• 引文段落:
○ ○ ○ ○ ○ ○ ○

“有些尝试是在设计阶段就不应该去做的,我们不能用‘可能会影响发展’的借口去尝试那些已经处于红线、甚至越过红线的应用和场景。近日,澎湃新闻记者专访中国科学院自动化所研究员、北京智源人工智能研究院AI伦理中心主任、国家新一代人工智能治理专委会委员曾毅,就国外某些科技巨头停止使用人脸识别技术、中国公众对数据隐私的态度和人工智能治理等话题展开讨论。

如何看待放弃人脸识别技术?

5月底,非裔美国人弗洛伊德遭美国警察暴力执法致死一事后,人脸识别使用争议再次引发讨论。美国多家科技公司,包括微软、IBM和亚马逊因隐私争议、算法偏见等问题表示暂停向美国警方提供人脸识别系统。对此,曾毅认为,技术公司放弃使用人脸识别算法并没有解决问题,而是在回避问题。他推测,如果技术公司宣布放弃人脸识别的使用,很可能是找到了其他替代方案,例如改用其他生物特征识别方法。

○ ○ ○ ○ ○ ○ ○

• 数据摘录:
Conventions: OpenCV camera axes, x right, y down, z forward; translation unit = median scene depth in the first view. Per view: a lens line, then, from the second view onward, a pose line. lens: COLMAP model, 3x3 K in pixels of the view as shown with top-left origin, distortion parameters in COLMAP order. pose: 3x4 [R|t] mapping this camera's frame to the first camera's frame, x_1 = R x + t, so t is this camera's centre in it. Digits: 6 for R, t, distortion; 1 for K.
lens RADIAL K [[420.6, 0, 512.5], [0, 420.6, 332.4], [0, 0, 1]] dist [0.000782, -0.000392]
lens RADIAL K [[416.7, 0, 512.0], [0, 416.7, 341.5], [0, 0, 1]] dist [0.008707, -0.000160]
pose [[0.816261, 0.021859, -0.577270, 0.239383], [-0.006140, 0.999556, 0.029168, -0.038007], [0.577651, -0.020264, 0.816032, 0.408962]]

○ ○ ○ ○ ○ ○ ○

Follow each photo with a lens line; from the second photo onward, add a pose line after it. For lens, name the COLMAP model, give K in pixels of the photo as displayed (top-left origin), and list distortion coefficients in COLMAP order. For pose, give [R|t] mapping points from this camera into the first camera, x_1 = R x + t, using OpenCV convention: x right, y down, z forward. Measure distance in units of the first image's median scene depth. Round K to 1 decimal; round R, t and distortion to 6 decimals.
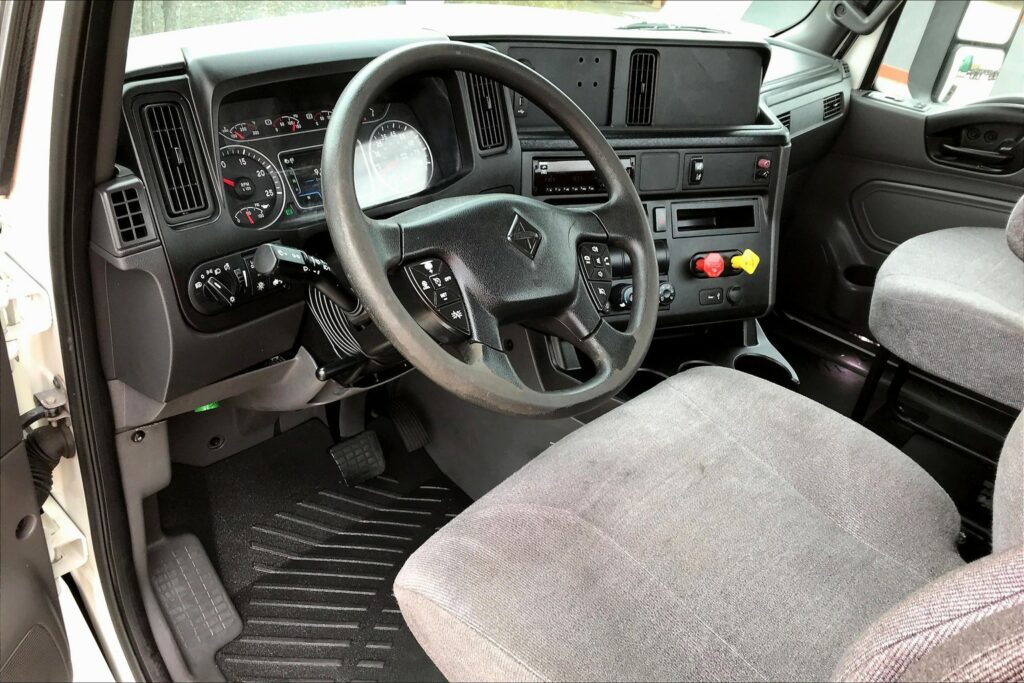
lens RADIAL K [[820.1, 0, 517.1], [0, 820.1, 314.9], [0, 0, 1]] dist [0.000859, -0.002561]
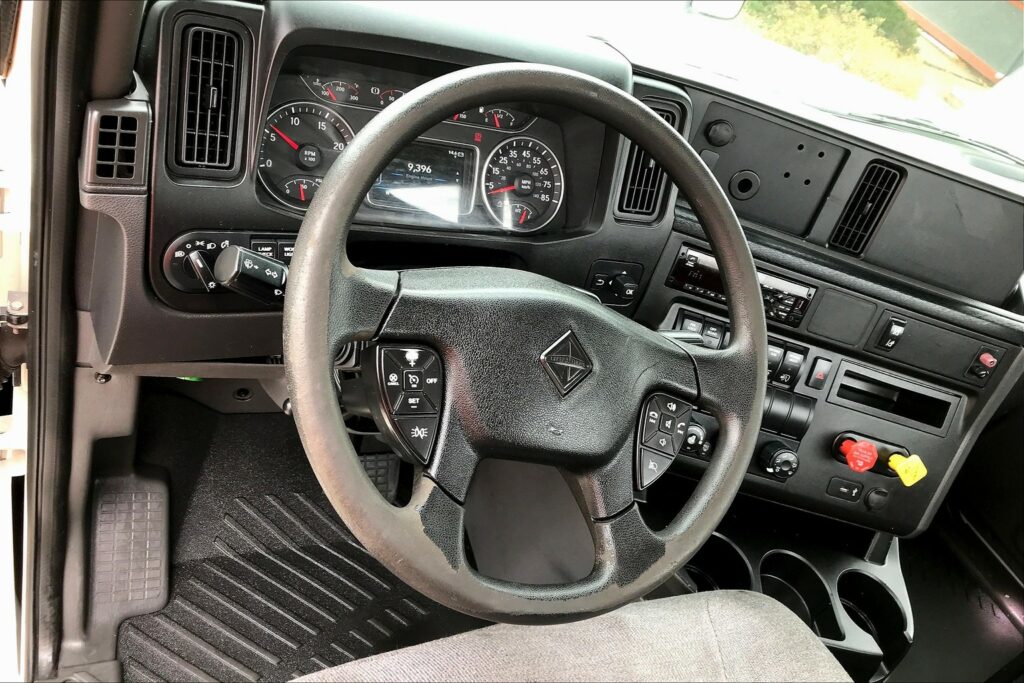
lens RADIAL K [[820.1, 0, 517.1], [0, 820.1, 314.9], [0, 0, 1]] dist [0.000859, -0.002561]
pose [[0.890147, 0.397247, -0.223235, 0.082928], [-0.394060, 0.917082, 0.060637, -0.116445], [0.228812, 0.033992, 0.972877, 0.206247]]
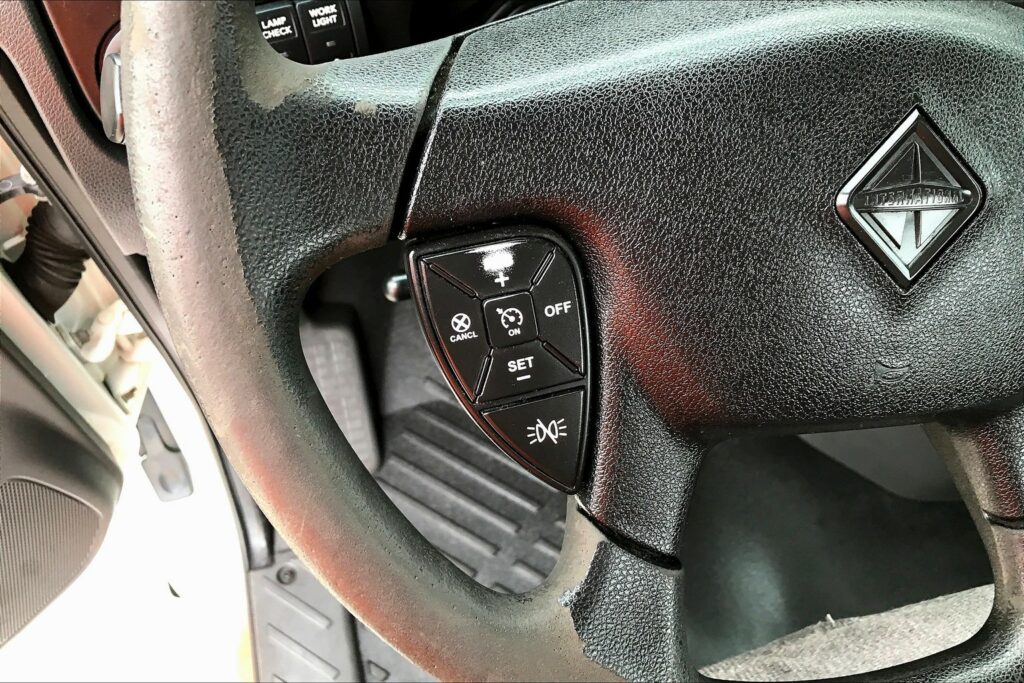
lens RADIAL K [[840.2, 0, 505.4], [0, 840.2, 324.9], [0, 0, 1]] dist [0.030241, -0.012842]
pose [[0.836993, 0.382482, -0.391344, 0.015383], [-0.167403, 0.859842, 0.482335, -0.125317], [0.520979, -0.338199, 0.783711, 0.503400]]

○ ○ ○ ○ ○ ○ ○

• 待办事项:
**a.** 根据关于人脸识别的引文，曾毅认为技术公司放弃使用人脸识别算法实际上是在做什么？
**b.** 请编辑清单中从含有“Conventions: OpenCV camera”的那一行起、到含有“-0.020264, 0.816032, 0.408962]]”的那一行止的各行，将“median”改为“mean”，其余内容保持不变，只输出这几行。
引文与清单是两份互不相关的材料。

• 回答:
**a.** 是在回避问题，并没有解决问题。

**b.**
Conventions: OpenCV camera axes, x right, y down, z forward; translation unit = mean scene depth in the first view. Per view: a lens line, then, from the second view onward, a pose line. lens: COLMAP model, 3x3 K in pixels of the view as shown with top-left origin, distortion parameters in COLMAP order. pose: 3x4 [R|t] mapping this camera's frame to the first camera's frame, x_1 = R x + t, so t is this camera's centre in it. Digits: 6 for R, t, distortion; 1 for K.
lens RADIAL K [[420.6, 0, 512.5], [0, 420.6, 332.4], [0, 0, 1]] dist [0.000782, -0.000392]
lens RADIAL K [[416.7, 0, 512.0], [0, 416.7, 341.5], [0, 0, 1]] dist [0.008707, -0.000160]
pose [[0.816261, 0.021859, -0.577270, 0.239383], [-0.006140, 0.999556, 0.029168, -0.038007], [0.577651, -0.020264, 0.816032, 0.408962]]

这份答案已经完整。